For starters, we are extremely close-knit. My sister Nancy and I live nearby, and our parents have always been a major part of our lives. My brother Bob visits frequently from his home in Los Angeles.
And happily, both Mom and Dad still have their marbles. So the decision last year to give up their home and move to a retirement community in the far reaches of Montgomery County was strictly their own.
Still, I closely identified with Wendy Savage and her uncomfortable mix of worry, guilt and selfishness.
Never mind that the continuing care facility my parents chose is considered a model for seniors. Joining them for dinner in their communal dining hall for the first time, surrounded by frail and abandoned-looking strangers, I wondered if I should have done more to help my parents age in place. (The fact that I was off skiing in Montana the week they traded spaces compounded my guilt.)
Had I been complicit in a decision that simplified my own life but would rip theirs apart?
And would my mother's spirit be broken by some Nurse Ratched type?
The first signs weren't good.
Shortly after moving in, Mom did receive a finger-wagging from a supercilious administrator who needlessly reprimanded her for breaking some rule.

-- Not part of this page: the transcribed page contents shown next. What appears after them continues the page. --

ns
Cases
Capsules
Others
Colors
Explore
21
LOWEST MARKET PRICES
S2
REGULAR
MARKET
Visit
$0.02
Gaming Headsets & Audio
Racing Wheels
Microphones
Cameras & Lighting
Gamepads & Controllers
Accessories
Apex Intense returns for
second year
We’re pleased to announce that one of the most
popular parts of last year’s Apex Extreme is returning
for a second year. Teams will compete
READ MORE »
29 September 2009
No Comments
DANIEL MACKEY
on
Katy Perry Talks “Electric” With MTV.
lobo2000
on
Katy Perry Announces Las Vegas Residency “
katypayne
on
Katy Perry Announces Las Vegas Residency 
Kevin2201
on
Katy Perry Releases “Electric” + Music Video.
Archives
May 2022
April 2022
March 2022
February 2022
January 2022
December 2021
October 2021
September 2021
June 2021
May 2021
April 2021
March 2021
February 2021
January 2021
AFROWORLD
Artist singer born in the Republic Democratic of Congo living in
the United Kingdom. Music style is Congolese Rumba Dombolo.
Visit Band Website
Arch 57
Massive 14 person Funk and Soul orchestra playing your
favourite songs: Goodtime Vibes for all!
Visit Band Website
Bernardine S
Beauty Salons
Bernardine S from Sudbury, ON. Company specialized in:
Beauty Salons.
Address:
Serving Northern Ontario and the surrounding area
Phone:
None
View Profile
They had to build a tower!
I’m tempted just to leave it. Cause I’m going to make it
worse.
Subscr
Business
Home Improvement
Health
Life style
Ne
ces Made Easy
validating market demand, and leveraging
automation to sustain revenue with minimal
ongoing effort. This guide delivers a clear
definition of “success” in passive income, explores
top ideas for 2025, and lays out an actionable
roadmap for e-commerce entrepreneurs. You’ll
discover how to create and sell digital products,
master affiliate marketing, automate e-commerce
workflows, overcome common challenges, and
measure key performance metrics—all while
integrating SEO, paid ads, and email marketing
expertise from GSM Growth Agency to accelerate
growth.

But I needn't have worried about my mother caving. Not only did she set the record straight and extract an apology; she persuaded management to quit insulting residents by sending them patronizing tipsheets on how to be a good neighbor.
I came to terms with my parents' choice about four months after the move, on my mother's 80th birthday.
To celebrate the occasion, and to proudly show off her new home to those who hadn't yet visited, she threw herself a party. Her 50 or so guests included several close, lifelong friends.
But also on the guest list were new friends she had made on campus. During a difficult time, they had welcomed her into their lives, and she in turn welcomed them into hers.
Until then I had worried that, by moving, my parents had closed a chapter on a full and satisfying life.
They had. But they had also started a new one.